The Sword of Imagination _ Russell Kirk
Memoirs of a Half-Century of literacy conflict
Quando a década de 50 começou nos Estados Unidos, a imagem era do triunfo do liberalismo, entendido como a crença no racionalismo e no progresso através da escolha de corretos modelos políticos, econômicos, social, educacional, etc. Lionel Trilling publicava The Liberal Imagination, um conjunto de ensaios literários que mostrava sobretudo que não havia mais idéias conservadoras ou reacionárias em circulação. Apesar de liberal, ele reclamava dessa situação pois impedia que os liberais fossem forçados a examinar suas próprias idéias e aperfeiçoá-las.
Neste contexto surge um jovem intelectual que desde cedo demonstrou uma inclinação pelas idéias conservadoras. Com o tempo, Russell Kirk tornou-se a principal voz de um novo conservadorismo, ou simplesmente um renascimento do conservadorismo, iniciando um movimento que culminaria na eleição de Ronald Reagan e a colocação de conservadores no poder.
A história dessa guerra cultural, ou conflito literário, e de sua própria vida, Kirk conta em terceira pessoa em The Sword of Imagination, suas memórias. O retrato que fez de si mesmo é de um homem de idéias, que entrou no debate no pior momento possível, defendendo idéias consideradas ultrapassadas e que não encontrariam eco nem entre os republicanos, a direita política americana. Metodicamente, Kirk atuou em duas grandes vertentes para virar este jogo considerado perdido.
Primeiro, resgatou e apresentou para a América nomes como Samuel Johnson, Edmund Burke e Toqueville.

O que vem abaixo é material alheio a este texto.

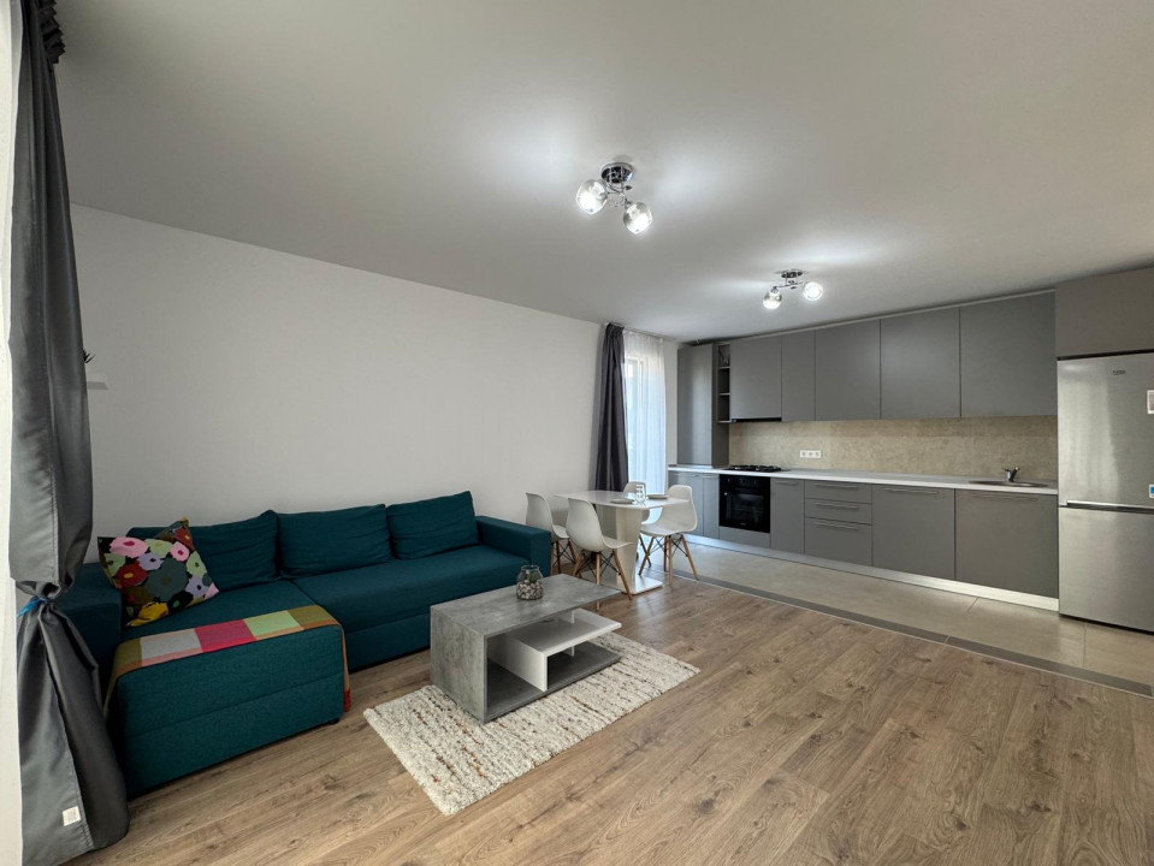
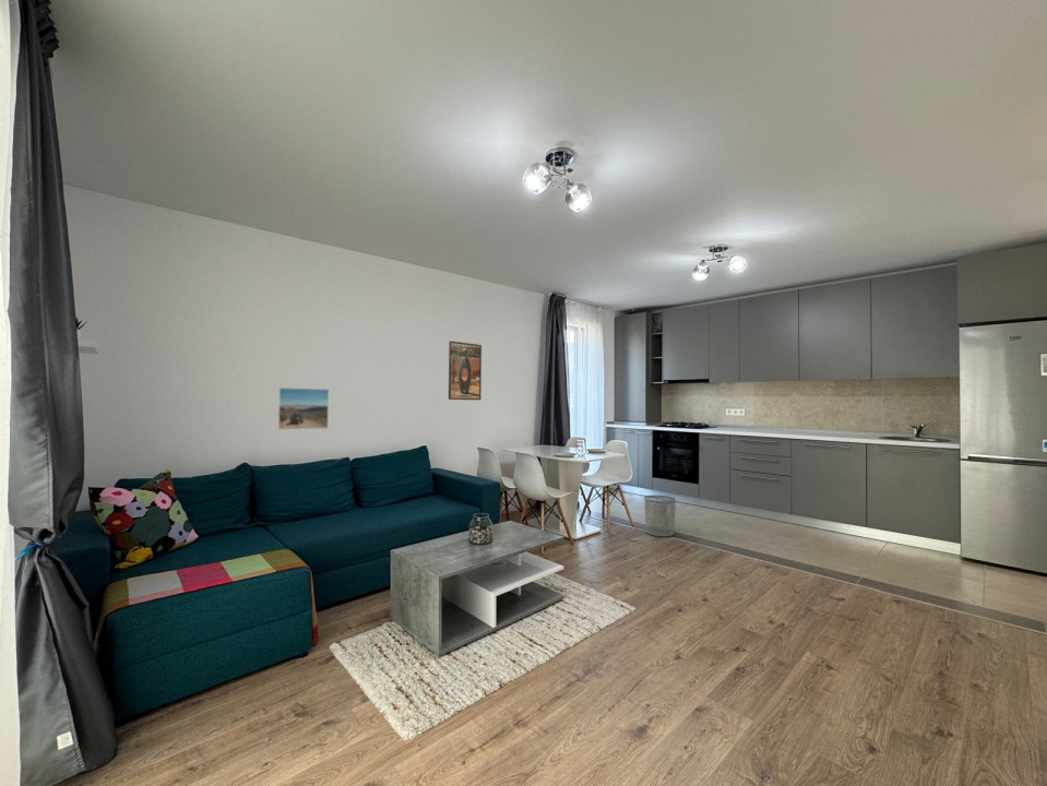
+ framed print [448,341,483,401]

Em 1953 publicava, com surpreendente sucesso, The Conservative Mind: From Burke to Santayana, demonstrando principalmente que determinadas idéias, e disposição, eram perenes pois eram expressão de uma ordem moral duradoura, que não competia ao homem criar, mas descobri-la.
Segundo, chamou atenção para uma retomada da defesa do conservadorismo que acontecia em trabalhos isolados por várias mentes inspiradas, como Eric Voegelin, Leo Strauss e outros. Através de seus artigos e conferências, estabeleceu um canal para que estas vozes se comunicassem e um debate conservador passasse a existir.
Ao término da década de 50 as bases já estavam formadas para uma transformação de mentalidade que chegaria ao americano médio apenas décadas depois e que encontrariam no ex-ator e governador da Califórnia o canal de expressão do descontentamento com as promessas do liberalismo. Nas palavras de Kirk:
ordinarily the passage of some three decades had been required for a body of convictions to be expressed, discussed, and then at length incorporated into public policy _ or else to be rejected.
Foram três décadas (50 a 80) para que este corpo de idéias conservadoras chegassem ao homem comum e ele pudesse eleger um governo autenticamente conservador com a vitória de Reagan sobre Carter. Nesse período houveram governos republicanos de Eisenhower e Nixon, mas de maneira nenhuma podem ser chamados de conservadores autênticos. Para Kirk, faltava-lhes a capacidade imaginativa necessária para conceber as diversas situações humanas e decidir com clareza, capacidade que se manifestou em Reagan, mas que faltou em seu sucessor George Bush, abrindo caminho para o retorno de um governo liberal em 1992 com Clinton.
The Sword of Imagination é uma grande meditação sobre o poder das idéias em uma sociedade e como a imaginação é fundamental para a política. Se a política é a arte do possível, é preciso que se consiga imaginar o possível para realizá-lo. A falta desta capacidade em homens no poder leva a decisões trágicas como a intervenção no Vietnã e o borbardeio do Iraque na Guerra do Golfo, punindo ainda mais uma população que era oprimida pelo próprio governo.
É também uma reflexão sobre a necessidade de compreender as idéias opostas e saber dialogar com elas, coisa que o próprio Trilling advogou mas que foi incapaz de exemplificar quando se deparou com o ressurgimento de idéias conservadoras, como criticou Kirk. Muitos de seus debatedores, liberais de várias correntes, são descritos com simpatia e sempre buscando as bases comuns. Ao mesmo tempo, ele critica os homens sem idéias, sejam de que lado estejam, como Eisenhower, Bush, Lyndon Johnson e Jimmy Carter.
Um livro para os conservadores entenderem de onde vem certas convicções e para os liberais sinceros entenderem que ser conservador não é uma deformação de caráter, mas um impulso que possui razões honestas para existir, mesmo que estejam erradas. E que idéias tem consequências, mas que exigem um período de maturação para se revelarem no campo político. Considerando que só agora no Brasil certas idéias começam a circular, será preciso uma boa espera. Enquanto isso, vale o lema: a política é a arte do possível. E talvez o possível hoje seja um esquerda menos canalha do que a que temos no poder.